Qu'un docteur en droit participe aux actions spéciales durant la campagne de Russie, n'est pas un paradoxe... c'est banal et au final, normal.
Qu'un kantien travaille pour Himmler... normal.
Qu' Eichmann joue du Bach avec ses amis après le bureau... terriblement anodin.
Qu'on se réclame de Dumézil, qu'on fasse de fines analyses ethnologiques, linguistiques, de l'histoire des religions, etc.. et tout cela pour décider de l'extermination et justifier la manifestation de la pulsion de mort, rien de plus normal.

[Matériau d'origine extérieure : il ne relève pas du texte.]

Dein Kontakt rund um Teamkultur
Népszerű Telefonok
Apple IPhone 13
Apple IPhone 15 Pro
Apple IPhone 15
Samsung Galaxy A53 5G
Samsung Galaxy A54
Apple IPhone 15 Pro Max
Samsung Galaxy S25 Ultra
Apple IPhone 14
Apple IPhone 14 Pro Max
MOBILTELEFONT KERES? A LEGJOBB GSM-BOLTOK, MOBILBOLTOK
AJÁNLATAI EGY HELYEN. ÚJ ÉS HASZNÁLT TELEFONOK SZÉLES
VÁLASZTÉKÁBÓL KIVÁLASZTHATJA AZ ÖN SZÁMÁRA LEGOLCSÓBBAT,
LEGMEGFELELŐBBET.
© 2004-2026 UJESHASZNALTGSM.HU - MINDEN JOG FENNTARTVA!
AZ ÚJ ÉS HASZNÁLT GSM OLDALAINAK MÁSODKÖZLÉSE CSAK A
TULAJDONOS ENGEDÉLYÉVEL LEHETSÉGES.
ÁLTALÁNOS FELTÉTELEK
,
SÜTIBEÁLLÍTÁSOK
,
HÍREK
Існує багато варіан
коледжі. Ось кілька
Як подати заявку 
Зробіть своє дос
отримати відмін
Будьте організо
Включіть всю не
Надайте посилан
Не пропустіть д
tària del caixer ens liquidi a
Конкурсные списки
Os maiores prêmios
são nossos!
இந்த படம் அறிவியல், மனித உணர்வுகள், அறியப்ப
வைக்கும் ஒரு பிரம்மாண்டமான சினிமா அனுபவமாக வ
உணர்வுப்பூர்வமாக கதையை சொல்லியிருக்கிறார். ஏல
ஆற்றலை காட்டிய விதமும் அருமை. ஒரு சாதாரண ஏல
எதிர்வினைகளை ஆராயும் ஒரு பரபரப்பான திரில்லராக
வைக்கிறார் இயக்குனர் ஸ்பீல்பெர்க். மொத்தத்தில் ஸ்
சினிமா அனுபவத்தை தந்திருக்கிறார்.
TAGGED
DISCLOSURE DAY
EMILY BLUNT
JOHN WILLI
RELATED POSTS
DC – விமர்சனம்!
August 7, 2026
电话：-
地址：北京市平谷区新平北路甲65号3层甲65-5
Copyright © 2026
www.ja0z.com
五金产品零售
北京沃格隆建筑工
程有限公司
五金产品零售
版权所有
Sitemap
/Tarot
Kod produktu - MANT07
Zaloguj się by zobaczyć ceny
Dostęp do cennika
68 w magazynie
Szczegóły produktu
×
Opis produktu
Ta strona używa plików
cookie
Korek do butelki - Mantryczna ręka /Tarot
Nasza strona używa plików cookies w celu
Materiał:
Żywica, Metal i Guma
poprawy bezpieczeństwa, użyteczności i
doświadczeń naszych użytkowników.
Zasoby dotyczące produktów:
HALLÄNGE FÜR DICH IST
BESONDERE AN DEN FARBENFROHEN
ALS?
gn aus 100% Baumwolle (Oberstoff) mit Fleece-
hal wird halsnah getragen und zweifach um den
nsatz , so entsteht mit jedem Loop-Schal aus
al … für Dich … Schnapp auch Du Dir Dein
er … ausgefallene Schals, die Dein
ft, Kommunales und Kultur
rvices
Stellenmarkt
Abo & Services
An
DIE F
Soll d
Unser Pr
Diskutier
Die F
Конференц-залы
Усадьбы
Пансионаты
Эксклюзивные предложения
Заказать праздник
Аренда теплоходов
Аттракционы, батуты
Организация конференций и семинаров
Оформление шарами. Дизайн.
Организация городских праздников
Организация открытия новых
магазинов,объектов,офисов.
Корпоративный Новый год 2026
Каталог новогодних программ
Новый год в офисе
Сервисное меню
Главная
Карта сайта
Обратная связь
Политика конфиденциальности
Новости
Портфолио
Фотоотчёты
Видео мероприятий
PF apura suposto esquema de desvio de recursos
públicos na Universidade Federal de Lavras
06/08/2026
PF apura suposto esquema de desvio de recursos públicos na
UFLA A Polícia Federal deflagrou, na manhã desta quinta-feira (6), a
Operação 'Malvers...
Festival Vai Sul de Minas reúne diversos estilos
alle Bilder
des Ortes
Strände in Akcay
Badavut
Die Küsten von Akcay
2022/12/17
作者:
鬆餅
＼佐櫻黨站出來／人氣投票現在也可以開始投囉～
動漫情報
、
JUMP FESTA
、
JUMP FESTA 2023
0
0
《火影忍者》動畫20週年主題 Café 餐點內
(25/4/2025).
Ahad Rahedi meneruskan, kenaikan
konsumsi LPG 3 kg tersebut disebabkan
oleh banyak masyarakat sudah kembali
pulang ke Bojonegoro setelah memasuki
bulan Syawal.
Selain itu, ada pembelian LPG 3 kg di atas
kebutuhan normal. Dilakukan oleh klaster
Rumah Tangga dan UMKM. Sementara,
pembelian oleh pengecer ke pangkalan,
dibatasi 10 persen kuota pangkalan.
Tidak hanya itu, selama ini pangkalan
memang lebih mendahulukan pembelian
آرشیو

Littel montre que le plus haut niveau culturel n'interdit pas le pire. Rien ne peut arrêter le déchainement de thanatos, il faut seulement attendre que cela se passe en esperant en sortir. Dans quel état ? Peut importe, si thanatos est puissant son frère jumeau l'est tout autant, le prix de la survie sera celui de la mémoire.

Eichmann, Himmler, Höss, Speer, Heydrich, etc. une galerie de portraits cauchemardesque, mais jamais éloignée du quotidien.
Je me permets de vous livrer ce passage que j'ai retenu du livre de Fest sur Speer :
« Au printemps 1944, Sebastian Haffner avait publié dans le journal londonnien Observer un bref portrait du ministre de l'armement, sous le titre « Albert Speer – Dictator of the nazi industry ». L'article témoignait d'une connaissance surprenante de la biographie, des capacités et du caractère de Speer, ainsi que d'une vision pessimiste de l'avenir : Speer est un jeune homme « assez sûr de soi », écrivait Hafffner, certainement pas un de ces nazis « voyants et excentriques », mais « un homme moyen qui a réussi, poli, bien habillé, pas corrompu ». Dans un sens, Speer était devenu « plus important pour l'Allemagne que Hitler, Himmler, Goebbels ou les généraux » : « tous sont en quelque sorte, devenus de simples collaborateurs de cet homme... En sa personne, nous voyons se concrétiser la révolution du manager. » Speer, ajoute Haffner, symbolise « un type humain qui joue un rôle de plus en plus important dans tous les Etats belligérants : le pur technicien, l'homme brillant sans origine de classe qui ne connait d'autre objectif que de se faire une place au soleil... » A cause précisément de l'absence de poids mort psychologique ou spirituel et de la désinvolture avec laquelle il domine l'effroyable machinerie de notre ère », lui-même et les autres jeunes hommes de son calibre peuvent aller extrêmement loin... L'époque leur appartient. Nous nous débarasserons sans doute des Hitler et des Himmler, dit encore Haffner. Mais les Speer, quelque soit leur destin individuel, vivront longtemps parmi nous.
De fait, Speer incarnait le type humain de l'avenir : pragmatique, ambitieux, dénué de convictions profondes.
Joachim Fest, Albert Speer, Perrin, p.323. »

S'il y a du Hannah Arendt chez Littell, il me semble y avoir  aussi vu du Golding.
Ce Littell est redoutable, rien ne lui échappe : l'histoire, la biographie, la stratégie, l'histoire militaire, la géographie, l'anthropologie, la musicologie, la linguistique, le droit, l'histoire des sciences, la sociologie, la psychologie, la psychanalyse, la philosophie (de Platon à Heidegger, en passant par Nietzsche et Kant), l'architecture, la cuisine... impressionnant. Il écrit sur tout, tout y est.